Similarly, there are only 4 or 5 kinds of Elf.
If you listen to Tolkien, there are 3 races of Halfling – they have not yet diverged sufficiently to be counted as separate species, though they all have traits that breed true most of the time amongst their subpopulations. They are perhaps half-way to a dividing of the ways.
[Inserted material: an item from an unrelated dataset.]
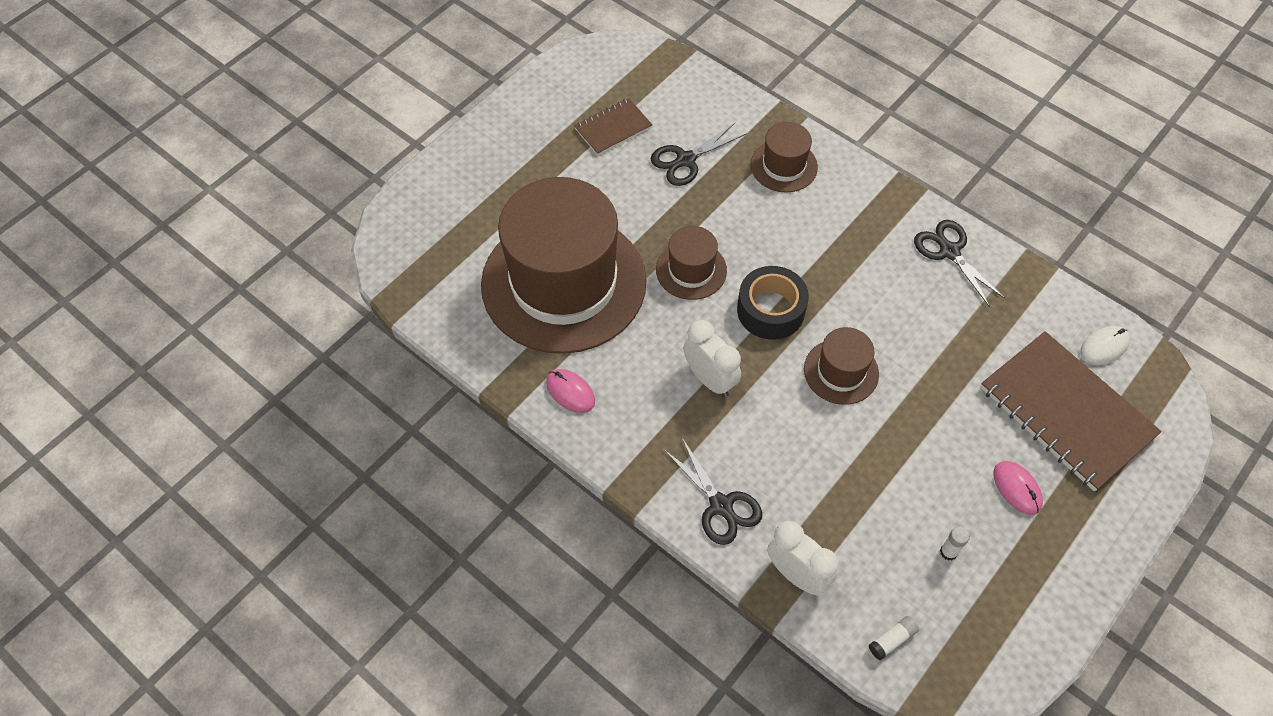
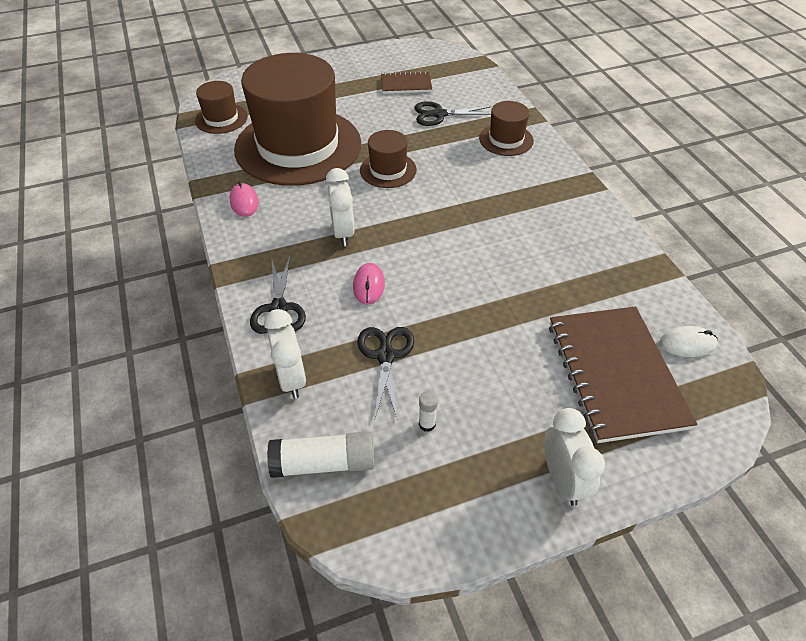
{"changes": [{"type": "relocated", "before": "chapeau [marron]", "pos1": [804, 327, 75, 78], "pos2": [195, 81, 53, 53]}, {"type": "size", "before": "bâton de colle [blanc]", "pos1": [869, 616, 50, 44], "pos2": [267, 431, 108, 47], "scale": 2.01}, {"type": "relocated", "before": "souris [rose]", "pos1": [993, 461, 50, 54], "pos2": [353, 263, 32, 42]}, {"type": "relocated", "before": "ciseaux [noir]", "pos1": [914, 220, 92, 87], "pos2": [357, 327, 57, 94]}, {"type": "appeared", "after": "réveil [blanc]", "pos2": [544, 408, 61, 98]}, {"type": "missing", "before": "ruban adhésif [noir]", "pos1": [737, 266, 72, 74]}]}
Using the step-by-step approach, it’s easy to set up a spreadsheet and play around with numbers to your heart’s content. And if the numbers you get don’t suit you, you know that you have to introduce some effect beyond the basic evolutionary rate to explain things – and can even quantify it. Is there some tainting quality that takes Metallic Dragon eggs and turns them into Colored Dragons? That would halve the number of species required. Of course, this would then require an adjustment to social practices of Dragons, or few of the colored dragons would survive hatching for very long. Perhaps the traits breed true most of the time after the initial metagenesis? No matter how you adapt and interpret the circumstances, you end up with interesting backstory for your game world.
And what if you end up with numbers that say that there are four times as many species as your sourcebooks present? That’s an open license to innovate and create variations – alternative species that will keep your characters guessing.
That’s the real value of these calculations: they offer insight and spur creativity. Make of them what you will.